▸ THE DATA:
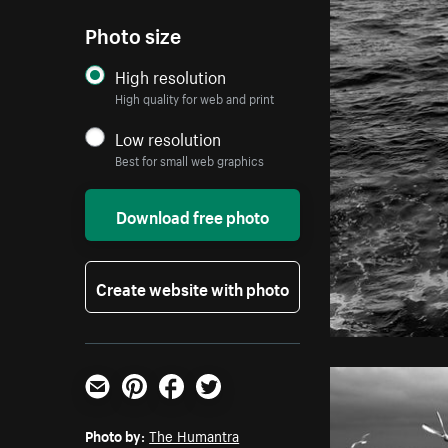
Photo size
High resolution
High quality for web and print
Low resolution
Best for small web graphics
Download free photo
Create website with photo
Email
Pinterest
Facebook
Twitter
Photo by:
The Humantra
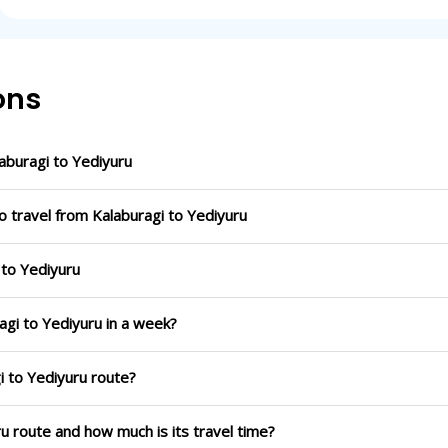
ons
buragi to Yediyuru
o travel from Kalaburagi to Yediyuru
 to Yediyuru
agi to Yediyuru in a week?
i to Yediyuru route?
ru route and how much is its travel time?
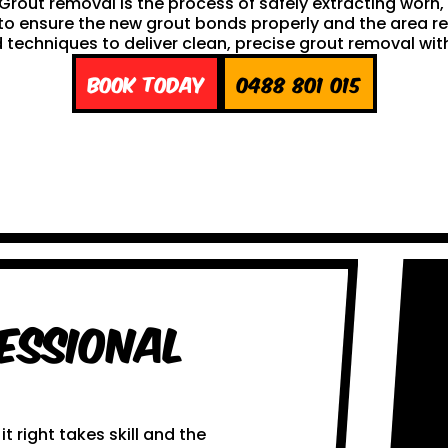
h. Grout removal is the process of safely extracting wor
ng to ensure the new grout bonds properly and the area 
techniques to deliver clean, precise grout removal with
Book Today
0488 801 015
essional
 right takes skill and the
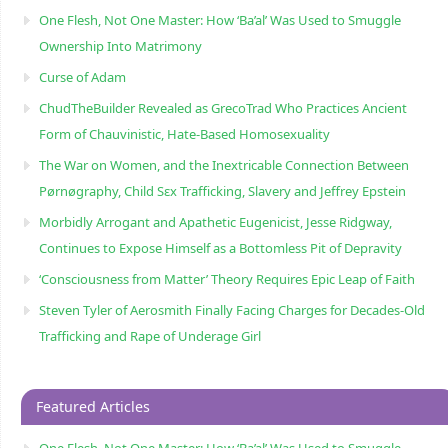
One Flesh, Not One Master: How ‘Ba’al’ Was Used to Smuggle
Ownership Into Matrimony
Curse of Adam
ChudTheBuilder Revealed as GrecoTrad Who Practices Ancient
Form of Chauvinistic, Hate-Based Homosexuality
The War on Women, and the Inextricable Connection Between
Pørnøgraphy, Child Sɛx Trafficking, Slavery and Jeffrey Epstein
Morbidly Arrogant and Apathetic Eugenicist, Jesse Ridgway,
Continues to Expose Himself as a Bottomless Pit of Depravity
‘Consciousness from Matter’ Theory Requires Epic Leap of Faith
Steven Tyler of Aerosmith Finally Facing Charges for Decades-Old
Trafficking and Rape of Underage Girl
Featured Articles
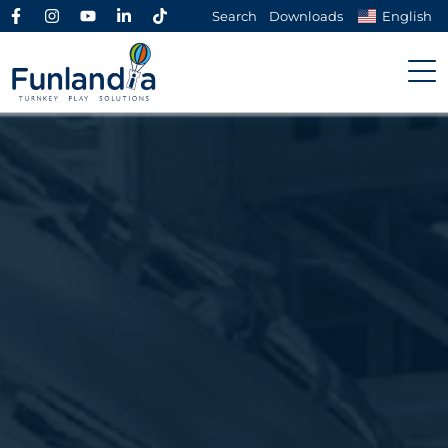
Search
Downloads
English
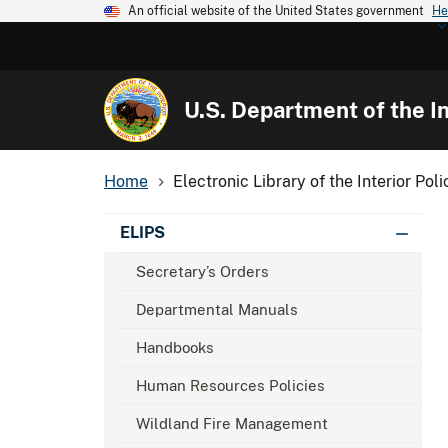
An official website of the United States government
He
U.S. Department of the In
Home
Electronic Library of the Interior Poli
ELIPS
Secretary’s Orders
Departmental Manuals
Handbooks
Human Resources Policies
Wildland Fire Management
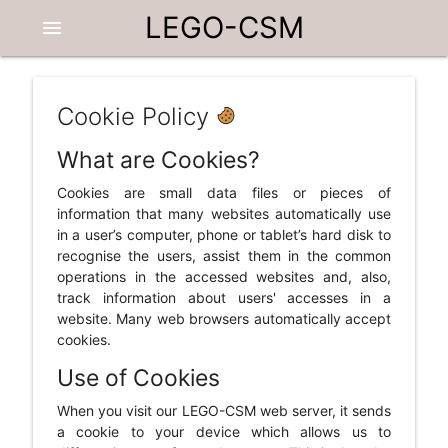
LEGO-CSM
menu
Cookie Policy
What are Cookies?
Cookies are small data files or pieces of
information that many websites automatically use
in a user’s computer, phone or tablet’s hard disk to
recognise the users, assist them in the common
operations in the accessed websites and, also,
track information about users' accesses in a
website. Many web browsers automatically accept
cookies.
Use of Cookies
When you visit our LEGO-CSM web server, it sends
a cookie to your device which allows us to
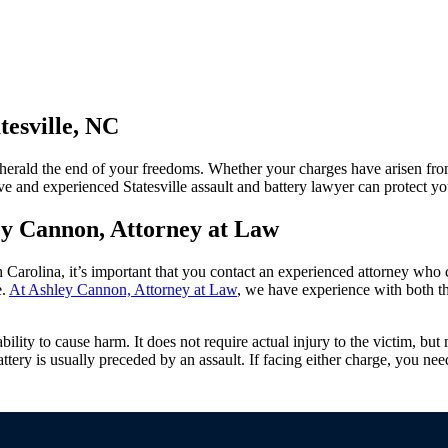
tesville, NC
o herald the end of your freedoms. Whether your charges have arisen fr
e and experienced Statesville assault and battery lawyer can protect you
y Cannon, Attorney at Law
h Carolina, it’s important that you contact an experienced attorney who 
e.
At Ashley Cannon, Attorney at Law
, we have experience with both t
bility to cause harm. It does not require actual injury to the victim, but 
battery is usually preceded by an assault. If facing either charge, you n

▸ YOUR INSTRUCTIONS: Write out, without changes, the lines in the items above from the one containing "h. Grout removal" through the one containing "right takes skill and the".

▸ ANSWER BELOW:
h. Grout removal is the process of safely extracting wor
ng to ensure the new grout bonds properly and the area 
techniques to deliver clean, precise grout removal with
Book Today
0488 801 015
essional
 right takes skill and the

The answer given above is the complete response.